**DATA SHOWN**
· · · · · · ·

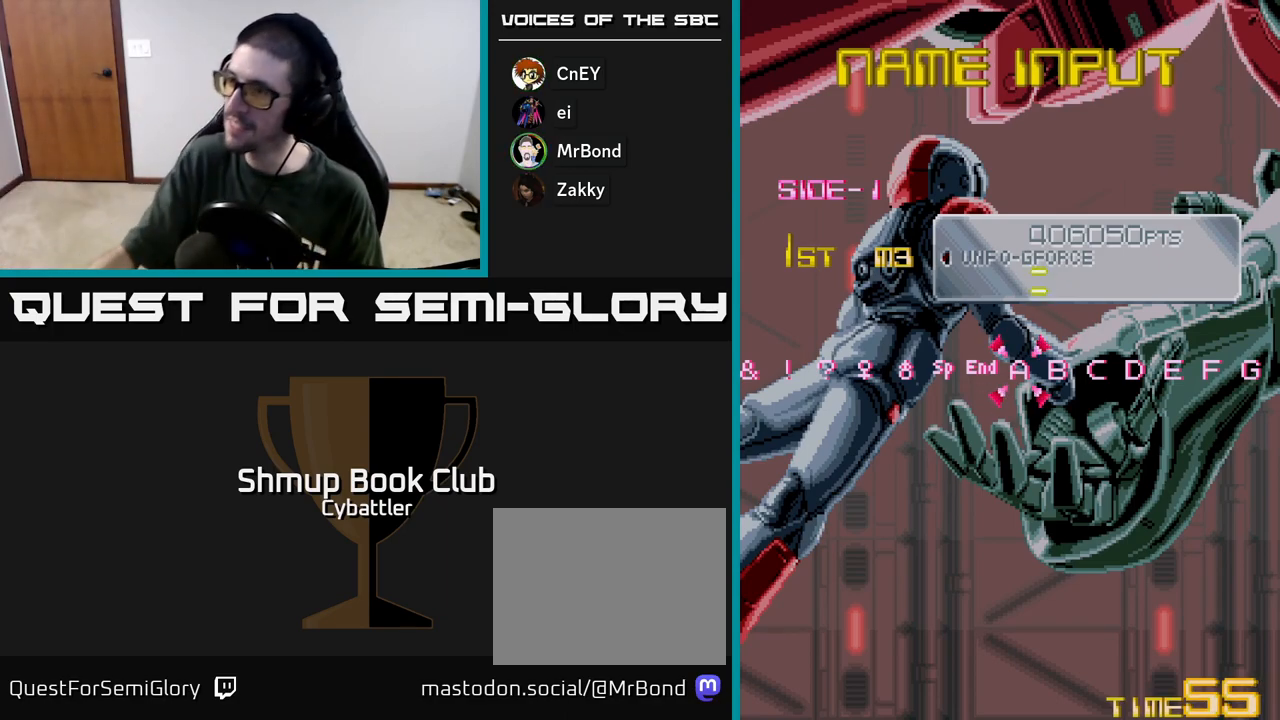
{"buttons": ["A"], "left_stick": "center", "right_stick": "center", "events": [[467, "A", "down"]]}
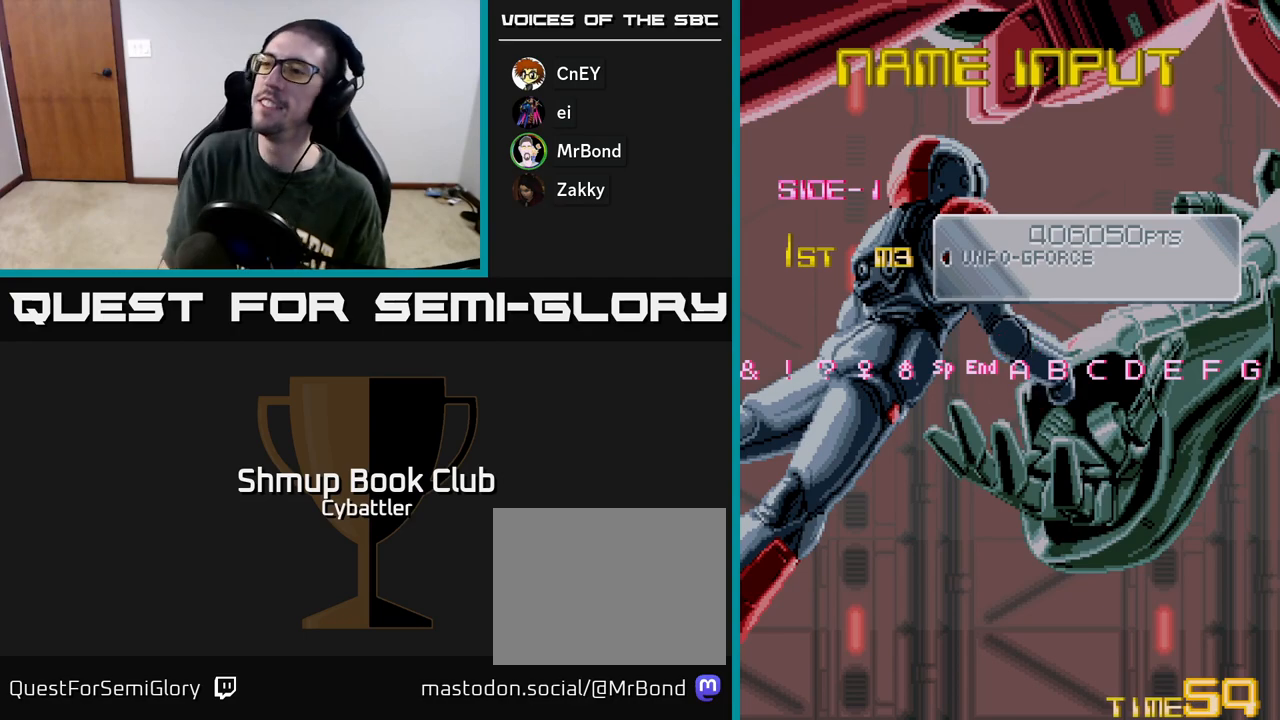
{"buttons": [], "left_stick": "center", "right_stick": "center", "events": [[167, "A", "up"], [250, "A", "down"], [283, "A", "up"], [383, "A", "down"], [450, "A", "up"]]}
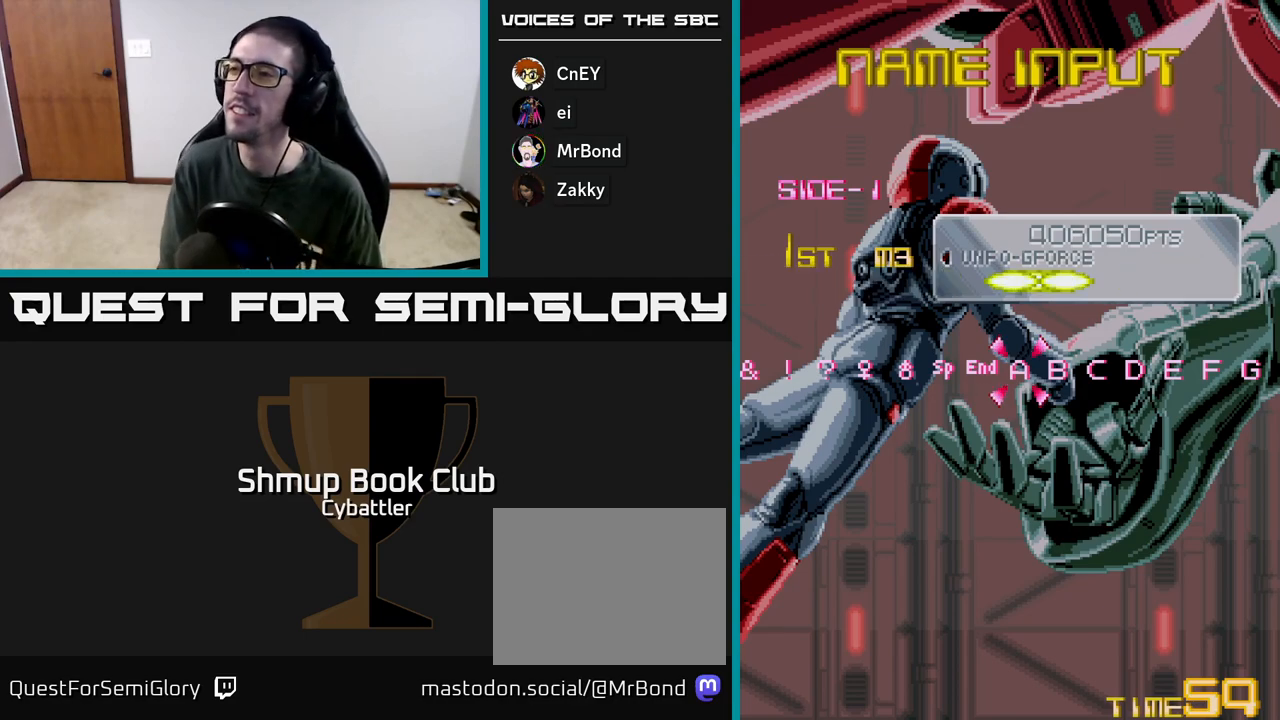
{"buttons": [], "left_stick": "center", "right_stick": "center", "events": [[33, "A", "down"], [100, "A", "up"], [317, "DPAD_LEFT", "down"], [383, "DPAD_LEFT", "up"]]}
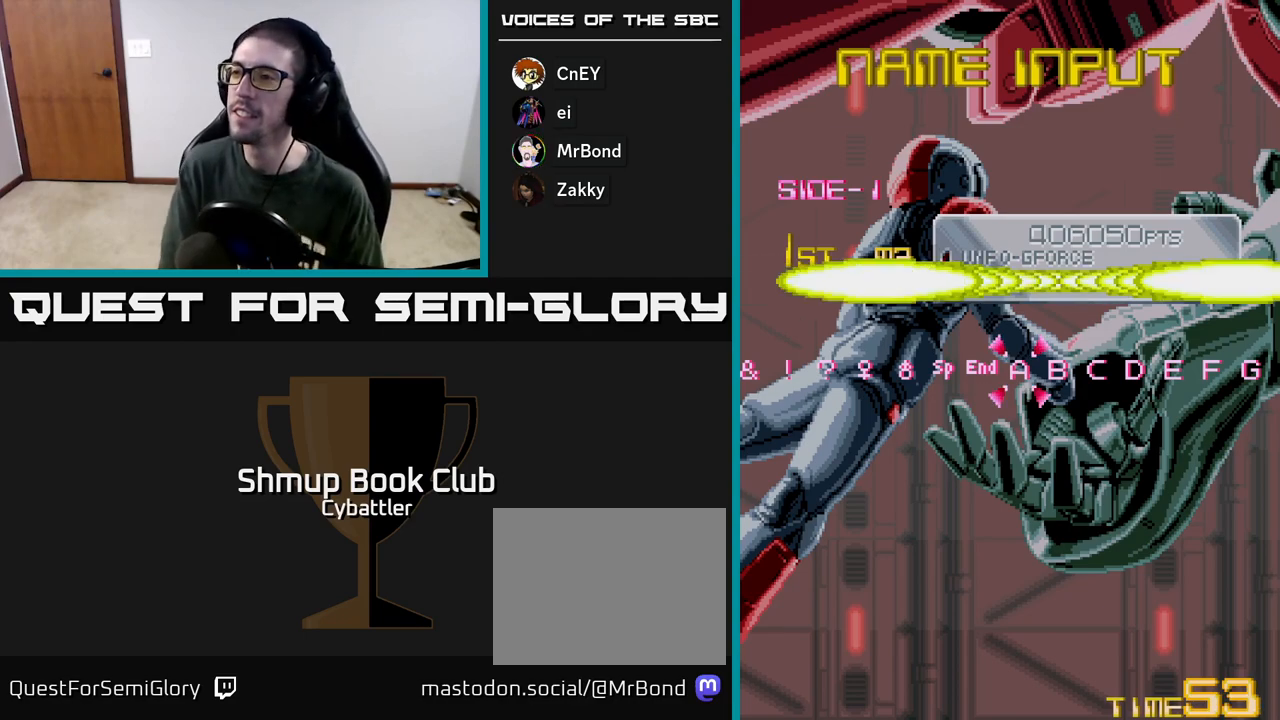
{"buttons": [], "left_stick": "center", "right_stick": "center", "events": [[300, "DPAD_LEFT", "down"], [350, "DPAD_LEFT", "up"]]}
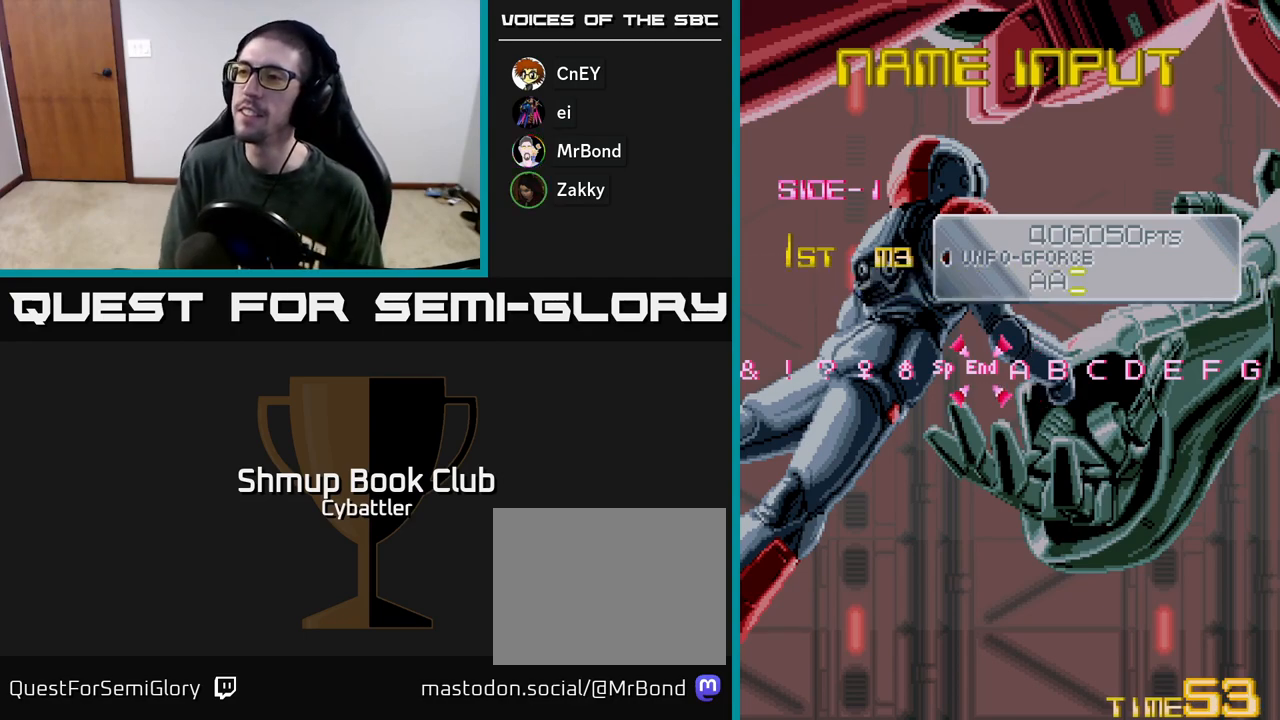
{"buttons": ["A"], "left_stick": "center", "right_stick": "center", "events": [[33, "A", "down"], [133, "A", "up"], [267, "A", "down"], [383, "A", "up"], [483, "A", "down"]]}
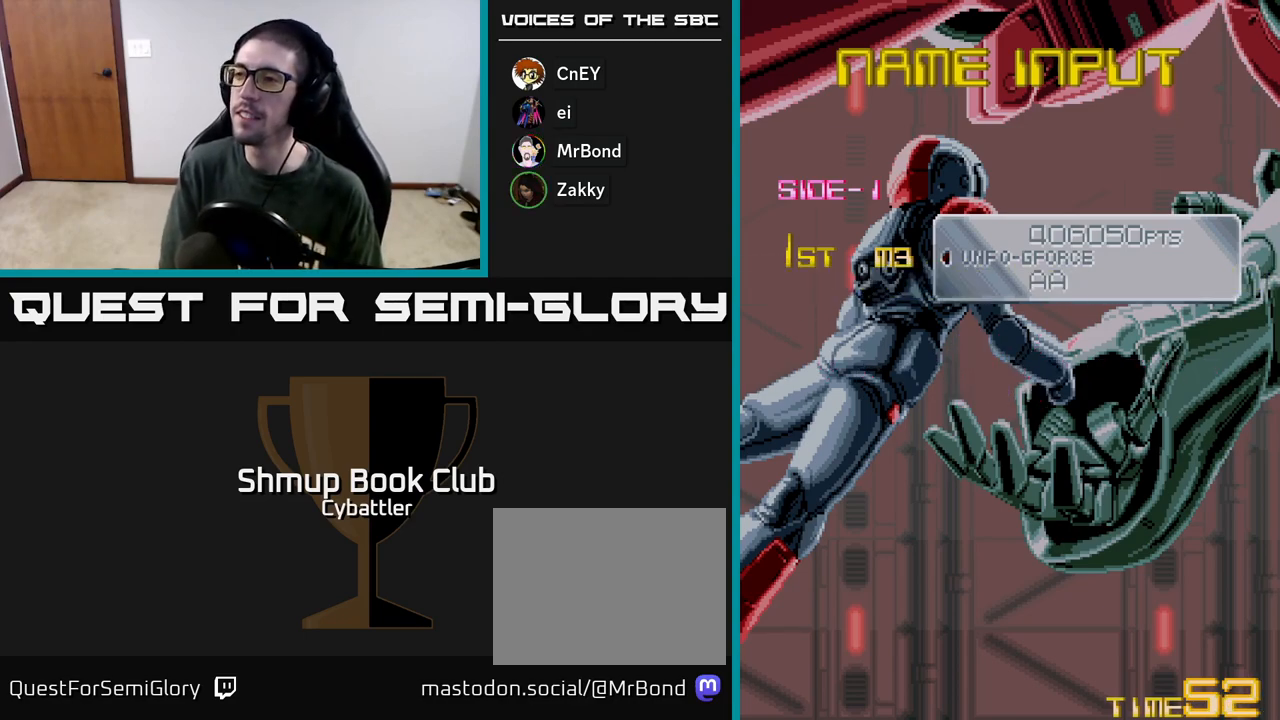
{"buttons": [], "left_stick": "center", "right_stick": "center", "events": [[67, "A", "up"], [317, "A", "down"], [450, "A", "up"]]}
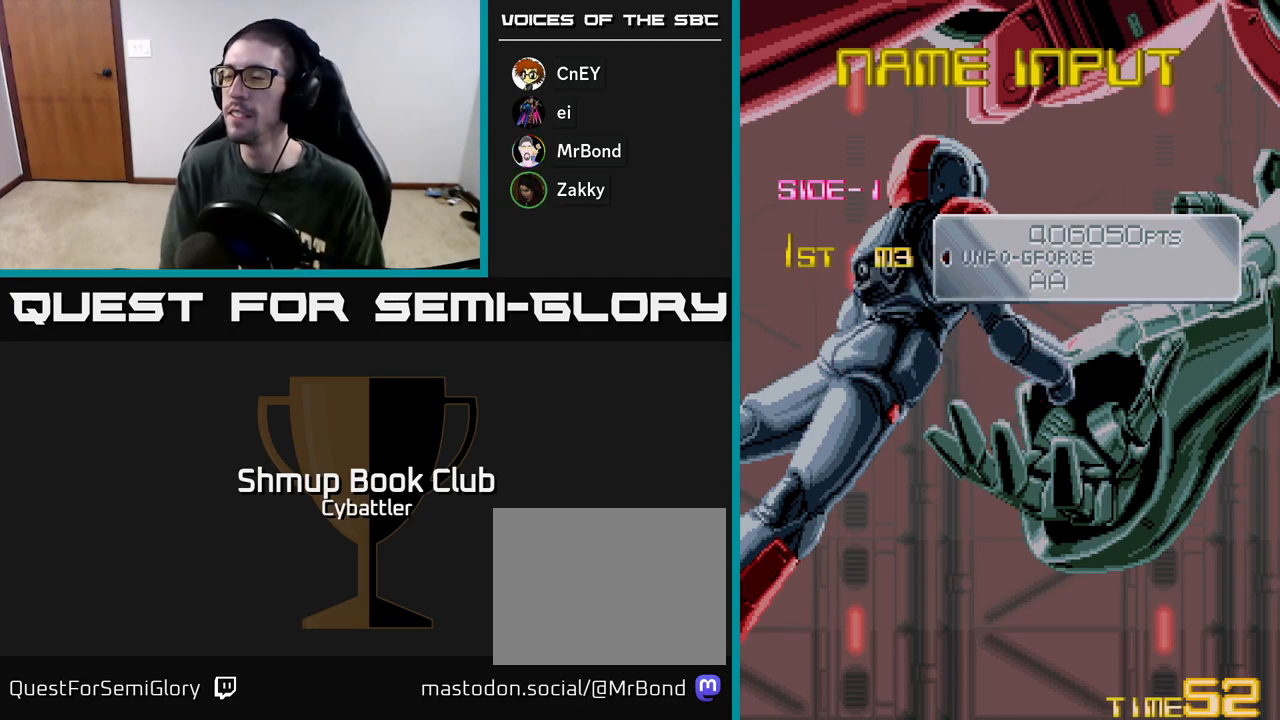
{"buttons": ["A"], "left_stick": "center", "right_stick": "center", "events": [[117, "A", "down"], [267, "A", "up"], [383, "A", "down"]]}
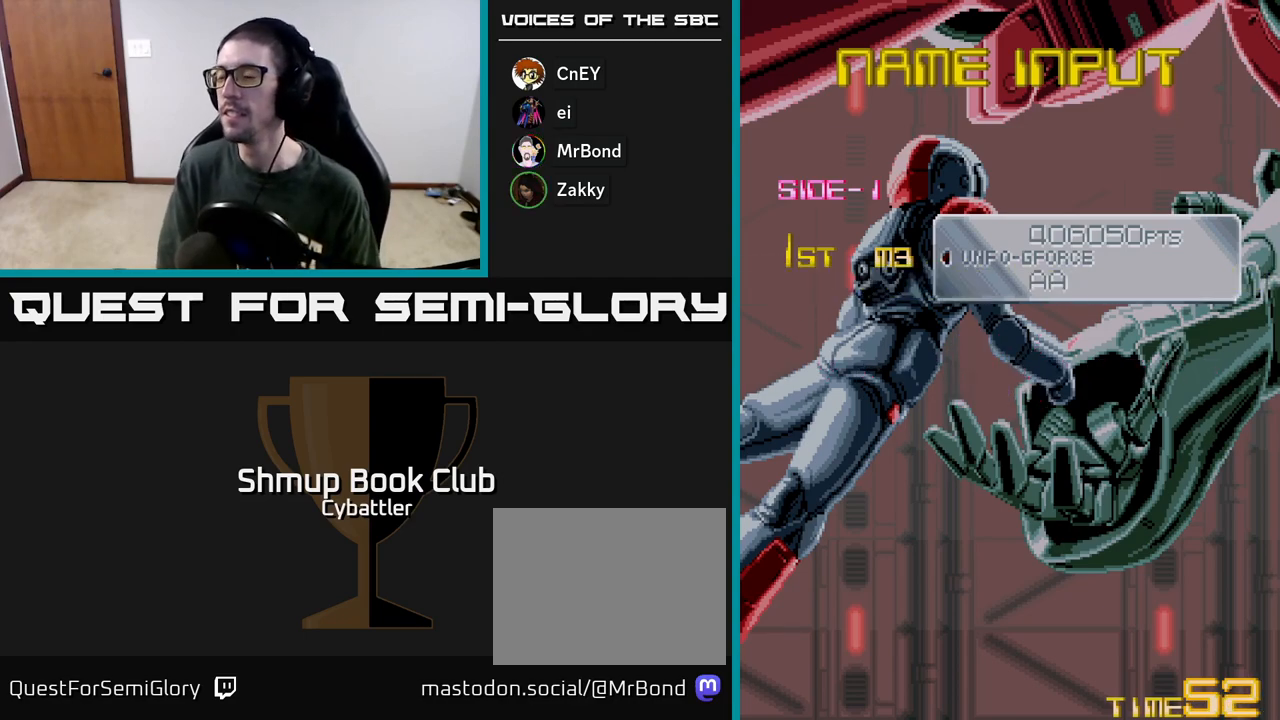
{"buttons": ["A", "X"], "left_stick": "center", "right_stick": "center", "events": [[17, "A", "up"], [83, "A", "down"], [167, "X", "down"], [233, "A", "up"], [317, "X", "up"], [367, "A", "down"], [383, "X", "down"]]}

· · · · · · ·

Print the material above once more, exactly, minus the pictures.

**RESULT**
{"buttons": ["A"], "left_stick": "center", "right_stick": "center", "events": [[467, "A", "down"]]}
{"buttons": [], "left_stick": "center", "right_stick": "center", "events": [[167, "A", "up"], [250, "A", "down"], [283, "A", "up"], [383, "A", "down"], [450, "A", "up"]]}
{"buttons": [], "left_stick": "center", "right_stick": "center", "events": [[33, "A", "down"], [100, "A", "up"], [317, "DPAD_LEFT", "down"], [383, "DPAD_LEFT", "up"]]}
{"buttons": [], "left_stick": "center", "right_stick": "center", "events": [[300, "DPAD_LEFT", "down"], [350, "DPAD_LEFT", "up"]]}
{"buttons": ["A"], "left_stick": "center", "right_stick": "center", "events": [[33, "A", "down"], [133, "A", "up"], [267, "A", "down"], [383, "A", "up"], [483, "A", "down"]]}
{"buttons": [], "left_stick": "center", "right_stick": "center", "events": [[67, "A", "up"], [317, "A", "down"], [450, "A", "up"]]}
{"buttons": ["A"], "left_stick": "center", "right_stick": "center", "events": [[117, "A", "down"], [267, "A", "up"], [383, "A", "down"]]}
{"buttons": ["A", "X"], "left_stick": "center", "right_stick": "center", "events": [[17, "A", "up"], [83, "A", "down"], [167, "X", "down"], [233, "A", "up"], [317, "X", "up"], [367, "A", "down"], [383, "X", "down"]]}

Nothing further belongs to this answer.